Law Opinion
ICTA 1973 and its
international standards
Professor M Rafiqul Islam
(…from previous issue)
Protection of victims and witnesses: Encouraging witnesses to testify in war crimes trials is difficult, as they do not want to risk themselves being endangered. Witnesses at risk may well be the surviving victims of horrendous crimes. They are likely to reveal compelling crime base testimony if they feel valued and secured in the trial process. There must be adequate and readily available protection for witnesses and victims in appropriate cases through camera proceedings, suppressing the identity of a victim or witness to the public, and affording post-testimony sustained security. The Statutes of the ICTY (Art 22), the ICTR (Art 21), and the Agreement on the Cambodian genocide trial (Art 23 expressly oblige the tribunal/court to provide such protection in an inclusive manner. Rules of Procedure and Evidence of ICTY and ICTR have articulated specific protective measures for victims and witnesses (Rules 69 and 75). In Tadic case, the ICTY Trial Chamber II allowed the testimony of three anonymous witnesses, held that “the Prosecution may withhold from the defence and the accused, the names of, and other identifying data concerning witnesses H, K and K”, and reasoned that “[a] fair trial means not only fair treatment to the defendant but also to the prosecution and to the witnesses” (Case No. IT-94-1-T of 10 August 1995, paragraphs 39 & 55). The ICTY and ICTR provide for the restitution of property (Rule 105) and compensation to victims (Rule 106). Victims of rape are unlikely to testify in public for fear of social humiliation and stigma haunting them for the rest of their lives. This is why Rules of Procedure and Evidence of both ICTY and ICTR have adopted a special regime for evidence in sexual assault cases, where no corroboration of the victim's testimony is required, consent is no defence, and prior sexual conduct of the victim is no admissible evidence (Rule 96). Their “Victims and Witnesses Unit” set up pursuant to Rule 34 recommends appropriate protective measures and offers counselling and support for victims and witnesses in rape and sexual assault cases. Neither the 1973 Act, nor the Rules provides an adequate protection regime for victims and witnesses, which must be formulated urgently.
Judgment, immunity and indemnity: The judgment of the Tribunal must pronounce the guilt or innocence of the accused with reasons. If convicted, the Tribunal may award death sentence or any other punishment that it thinks just and proper to the gravity of the crimes.

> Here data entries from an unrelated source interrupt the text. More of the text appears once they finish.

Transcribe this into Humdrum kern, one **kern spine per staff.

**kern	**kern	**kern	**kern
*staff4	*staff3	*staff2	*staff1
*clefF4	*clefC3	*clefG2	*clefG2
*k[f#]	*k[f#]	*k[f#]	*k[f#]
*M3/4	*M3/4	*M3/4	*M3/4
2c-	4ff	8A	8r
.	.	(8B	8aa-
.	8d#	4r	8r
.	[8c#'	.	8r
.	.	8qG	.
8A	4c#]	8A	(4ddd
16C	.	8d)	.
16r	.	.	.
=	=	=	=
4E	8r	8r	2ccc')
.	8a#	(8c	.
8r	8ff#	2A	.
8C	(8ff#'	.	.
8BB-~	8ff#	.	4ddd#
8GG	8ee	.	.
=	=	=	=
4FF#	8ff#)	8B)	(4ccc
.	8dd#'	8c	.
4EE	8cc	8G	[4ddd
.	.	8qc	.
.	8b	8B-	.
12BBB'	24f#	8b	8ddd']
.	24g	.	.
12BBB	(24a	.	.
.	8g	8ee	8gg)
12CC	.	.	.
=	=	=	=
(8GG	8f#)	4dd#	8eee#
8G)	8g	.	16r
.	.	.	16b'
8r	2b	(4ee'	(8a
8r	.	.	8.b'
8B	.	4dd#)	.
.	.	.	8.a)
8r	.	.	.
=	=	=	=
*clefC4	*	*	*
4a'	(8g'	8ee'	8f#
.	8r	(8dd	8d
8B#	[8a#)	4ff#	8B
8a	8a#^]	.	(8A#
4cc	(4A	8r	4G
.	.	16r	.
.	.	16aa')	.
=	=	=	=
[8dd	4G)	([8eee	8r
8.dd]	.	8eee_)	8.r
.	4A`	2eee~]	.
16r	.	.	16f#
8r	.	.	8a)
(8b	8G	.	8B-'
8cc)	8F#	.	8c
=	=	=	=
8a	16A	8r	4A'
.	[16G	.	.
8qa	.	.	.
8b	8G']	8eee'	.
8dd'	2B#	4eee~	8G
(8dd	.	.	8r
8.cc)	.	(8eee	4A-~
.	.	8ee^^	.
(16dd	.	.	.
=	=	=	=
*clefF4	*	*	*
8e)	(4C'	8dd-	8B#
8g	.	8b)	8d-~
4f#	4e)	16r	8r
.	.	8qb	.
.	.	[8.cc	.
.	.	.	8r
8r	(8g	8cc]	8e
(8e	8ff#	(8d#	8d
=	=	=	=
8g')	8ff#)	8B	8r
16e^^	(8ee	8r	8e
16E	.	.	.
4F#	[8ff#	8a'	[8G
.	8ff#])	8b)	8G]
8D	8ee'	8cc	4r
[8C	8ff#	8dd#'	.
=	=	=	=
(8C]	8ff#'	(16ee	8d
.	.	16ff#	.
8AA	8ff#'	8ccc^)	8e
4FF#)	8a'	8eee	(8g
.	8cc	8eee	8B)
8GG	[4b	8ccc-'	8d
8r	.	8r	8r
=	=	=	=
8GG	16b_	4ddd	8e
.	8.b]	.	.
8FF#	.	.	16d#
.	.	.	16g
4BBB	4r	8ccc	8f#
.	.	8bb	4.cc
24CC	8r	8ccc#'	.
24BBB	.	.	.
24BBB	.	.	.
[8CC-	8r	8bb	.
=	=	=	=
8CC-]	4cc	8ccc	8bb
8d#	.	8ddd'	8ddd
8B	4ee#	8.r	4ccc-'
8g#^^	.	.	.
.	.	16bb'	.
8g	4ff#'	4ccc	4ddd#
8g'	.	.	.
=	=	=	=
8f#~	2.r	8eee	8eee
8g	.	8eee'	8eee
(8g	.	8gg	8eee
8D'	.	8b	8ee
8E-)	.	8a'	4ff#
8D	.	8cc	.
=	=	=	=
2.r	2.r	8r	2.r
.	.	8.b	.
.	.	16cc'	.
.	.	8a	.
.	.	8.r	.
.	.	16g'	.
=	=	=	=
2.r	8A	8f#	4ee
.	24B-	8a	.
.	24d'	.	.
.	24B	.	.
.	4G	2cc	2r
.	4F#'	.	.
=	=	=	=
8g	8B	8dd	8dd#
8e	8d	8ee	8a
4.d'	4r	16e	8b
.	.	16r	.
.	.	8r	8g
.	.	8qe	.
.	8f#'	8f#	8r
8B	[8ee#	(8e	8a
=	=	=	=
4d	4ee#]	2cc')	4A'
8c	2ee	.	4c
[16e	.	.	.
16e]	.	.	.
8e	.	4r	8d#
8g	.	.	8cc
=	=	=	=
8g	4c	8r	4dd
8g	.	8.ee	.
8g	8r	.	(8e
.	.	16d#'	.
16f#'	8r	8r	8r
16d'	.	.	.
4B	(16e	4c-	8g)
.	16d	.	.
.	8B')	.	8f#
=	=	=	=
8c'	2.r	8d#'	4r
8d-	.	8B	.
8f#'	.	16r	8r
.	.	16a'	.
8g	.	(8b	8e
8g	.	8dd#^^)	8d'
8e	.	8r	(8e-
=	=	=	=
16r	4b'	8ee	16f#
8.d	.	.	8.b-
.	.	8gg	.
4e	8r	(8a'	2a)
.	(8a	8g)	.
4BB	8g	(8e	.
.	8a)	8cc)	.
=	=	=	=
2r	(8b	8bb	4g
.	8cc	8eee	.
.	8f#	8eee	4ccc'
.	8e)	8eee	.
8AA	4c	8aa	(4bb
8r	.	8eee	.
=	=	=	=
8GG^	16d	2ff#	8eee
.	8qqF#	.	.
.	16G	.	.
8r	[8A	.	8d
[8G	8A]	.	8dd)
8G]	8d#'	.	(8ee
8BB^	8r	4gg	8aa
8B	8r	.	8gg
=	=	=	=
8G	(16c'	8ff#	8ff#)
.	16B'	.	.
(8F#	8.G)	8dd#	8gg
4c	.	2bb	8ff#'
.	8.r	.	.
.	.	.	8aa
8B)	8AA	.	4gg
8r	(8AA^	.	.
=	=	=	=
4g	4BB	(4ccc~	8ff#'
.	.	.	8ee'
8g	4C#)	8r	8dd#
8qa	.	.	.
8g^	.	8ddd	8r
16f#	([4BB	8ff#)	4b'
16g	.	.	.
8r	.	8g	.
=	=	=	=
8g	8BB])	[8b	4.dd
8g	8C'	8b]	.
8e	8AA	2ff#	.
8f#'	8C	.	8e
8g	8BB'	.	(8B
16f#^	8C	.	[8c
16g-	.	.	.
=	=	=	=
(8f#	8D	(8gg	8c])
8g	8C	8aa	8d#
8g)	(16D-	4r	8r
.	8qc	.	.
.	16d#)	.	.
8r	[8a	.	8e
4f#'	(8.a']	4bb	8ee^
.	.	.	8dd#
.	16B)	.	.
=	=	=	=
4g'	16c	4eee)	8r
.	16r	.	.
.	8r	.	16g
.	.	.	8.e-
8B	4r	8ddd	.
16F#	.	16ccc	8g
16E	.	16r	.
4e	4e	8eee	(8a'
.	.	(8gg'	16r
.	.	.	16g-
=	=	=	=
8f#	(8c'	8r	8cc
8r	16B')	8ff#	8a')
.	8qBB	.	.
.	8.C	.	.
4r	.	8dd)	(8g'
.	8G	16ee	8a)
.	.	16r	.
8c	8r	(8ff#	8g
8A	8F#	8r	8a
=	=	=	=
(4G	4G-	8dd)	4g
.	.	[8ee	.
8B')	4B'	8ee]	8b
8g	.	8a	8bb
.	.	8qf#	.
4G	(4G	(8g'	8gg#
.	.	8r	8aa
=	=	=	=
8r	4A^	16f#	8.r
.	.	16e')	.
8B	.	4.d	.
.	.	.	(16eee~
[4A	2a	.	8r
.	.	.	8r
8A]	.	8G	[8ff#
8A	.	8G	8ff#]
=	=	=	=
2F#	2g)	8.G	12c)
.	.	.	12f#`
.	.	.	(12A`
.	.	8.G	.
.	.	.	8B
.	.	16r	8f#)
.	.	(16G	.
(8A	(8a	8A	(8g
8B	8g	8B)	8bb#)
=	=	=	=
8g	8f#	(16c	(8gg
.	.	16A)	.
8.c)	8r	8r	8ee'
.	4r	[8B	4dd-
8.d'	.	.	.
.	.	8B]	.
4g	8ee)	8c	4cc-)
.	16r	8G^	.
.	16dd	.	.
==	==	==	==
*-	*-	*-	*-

No provision of the Criminal Procedure Code 1898 and the Evidence Act 1872 shall apply in any proceedings under the 1973 Act. The order, judgement, or sentence of the Tribunal cannot be challenged in any manner whatsoever in or before any court or other authority except by the way of appeal embodied in the1973 Act. No legal proceeding, suit, or prosecution can be brought against the government or any person for anything done in good faith under the 1973 Act, which overrides all other laws in force and prevails over the latter in cases of any inconsistency or repugnancy (Act ss20, 23-26).
The procedure for the pronouncement of judgments under the 1973 Act is consistent with that of the Statutes of ICTY (Art 23) and ICTR (Art 22). Rules of Procedure and Evidence of both ICTY and ICTR (part 2, Arts 8-13) deal with the “primacy of the tribunal”. Article 30 of the ICTY Statute provides immunities to the tribunal and its judges, prosecutors, and Registrar. Article 19 of the Cambodian Agreement may be cited to the same effect. As such, the immunity and indemnity provisions of the 1973 Act do not appear to be unusual in war crimes trials. The provision for capital punishment in the 1973 Act (s20:2) is not necessarily illegal, though it may entail human right implications and obligations.
Conclusion: The 1973 Act and Rules are not perfect but their alleged inadequacies falling short of international standards are not borne out by this comparison. It reveals that the 1973 Act and Rules are by and large consistent with international practice and as fair and reasonable as one can expect in an international crimes trial. Like all other war crimes trials, the Rules under the 1973 Act (s22) are progressively evolving. The criticisms thus appear to be premature and greatly exaggerated. The potential, if not imaginary, violations of rights of the accused cannot override the right of the victims to justice. The Tribunal must stay in the course of rendering this historic justice. (Ended)
The writer is professor of Law, Macquarie University, Sydney, Australia.